Exercise data START

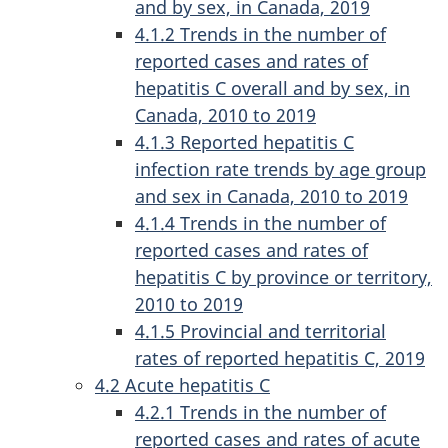
and by sex, in Canada, 2019
4.1.2 Trends in the number of
reported cases and rates of
hepatitis C overall and by sex, in
Canada, 2010 to 2019
4.1.3 Reported hepatitis C
infection rate trends by age group
and sex in Canada, 2010 to 2019
4.1.4 Trends in the number of
reported cases and rates of
hepatitis C by province or territory,
2010 to 2019
4.1.5 Provincial and territorial
rates of reported hepatitis C, 2019
4.2 Acute hepatitis C
4.2.1 Trends in the number of
reported cases and rates of acute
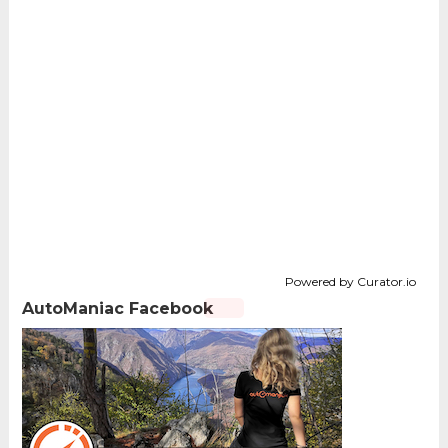
Powered by Curator.io
AutoManiac Facebook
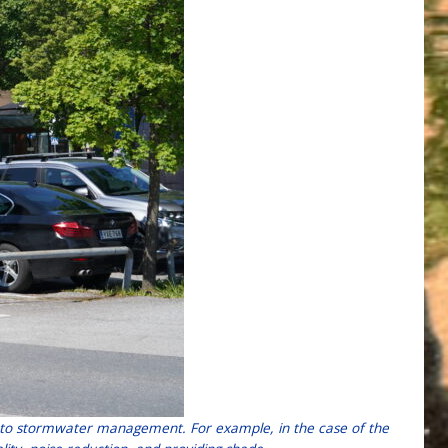
ion to stormwater management. For example, in the case of the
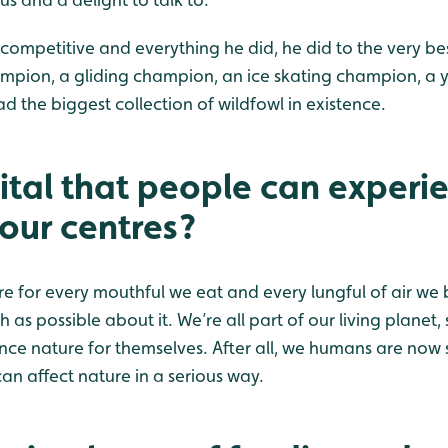
 competitive and everything he did, he did to the very best
mpion, a gliding champion, an ice skating champion, a 
d the biggest collection of wildfowl in existence.
vital that people can experi
 our centres?
 for every mouthful we eat and every lungful of air we 
as possible about it. We’re all part of our living planet, 
nce nature for themselves. After all, we humans are now 
n affect nature in a serious way.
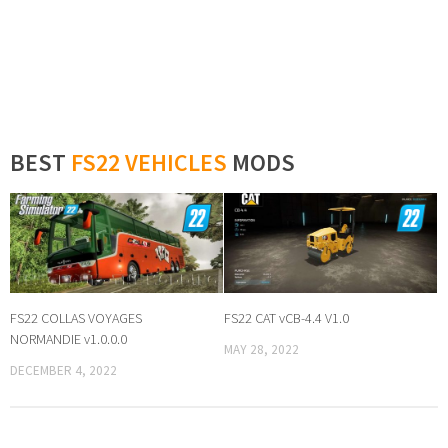
BEST
FS22 VEHICLES
MODS
FS22 COLLAS VOYAGES
FS22 CAT vCB-4.4 V1.0
NORMANDIE v1.0.0.0
MAY 28, 2022
DECEMBER 4, 2022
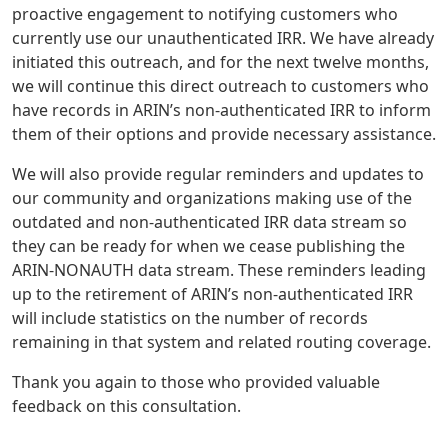
proactive engagement to notifying customers who
currently use our unauthenticated IRR. We have already
initiated this outreach, and for the next twelve months,
we will continue this direct outreach to customers who
have records in ARIN’s non-authenticated IRR to inform
them of their options and provide necessary assistance.
We will also provide regular reminders and updates to
our community and organizations making use of the
outdated and non-authenticated IRR data stream so
they can be ready for when we cease publishing the
ARIN-NONAUTH data stream. These reminders leading
up to the retirement of ARIN’s non-authenticated IRR
will include statistics on the number of records
remaining in that system and related routing coverage.
Thank you again to those who provided valuable
feedback on this consultation.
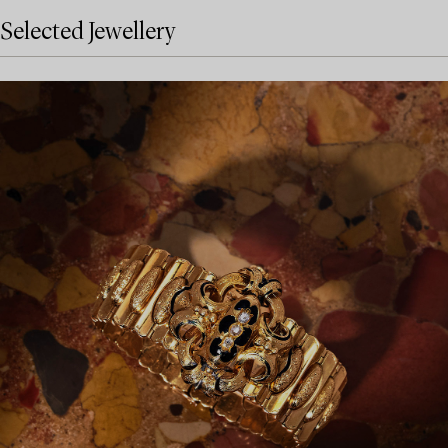
Selected Jewellery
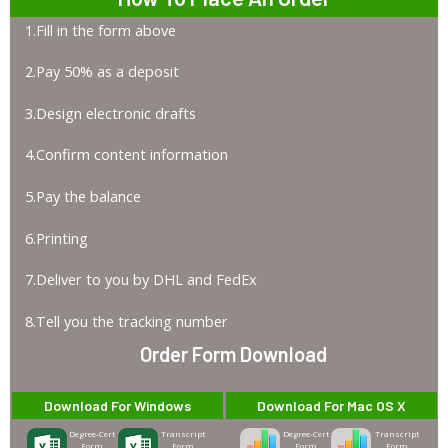
1.Fill in the form above
2.Pay 50% as a deposit
3.Design electronic drafts
4.Confirm content information
5.Pay the balance
6.Printing
7.Deliver to you by DHL and FedEx
8.Tell you the tracking number
Order Form Download
Download For Windows
Download For Mac OS X
Degree-Cert
Transcript
Degree-Cert
Transcript
Form
Form
Form
Form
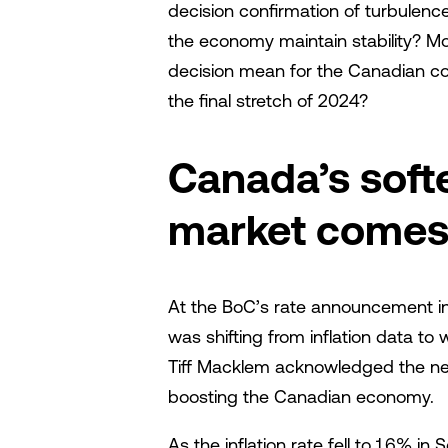
decision confirmation of turbulence
the economy maintain stability? Mo
decision mean for the Canadian c
the final stretch of 2024?
Canada’s soft
market comes 
At the BoC’s rate announcement in
was shifting from inflation data t
Tiff Macklem acknowledged the need 
boosting the Canadian economy.
As the inflation rate fell to 1.6%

Exercise data END

### What you need to do
Where a line of the records has the string "Canada", return that line.

### Written answer
and by sex, in Canada, 2019
Canada, 2010 to 2019
and sex in Canada, 2010 to 2019
Canada’s soft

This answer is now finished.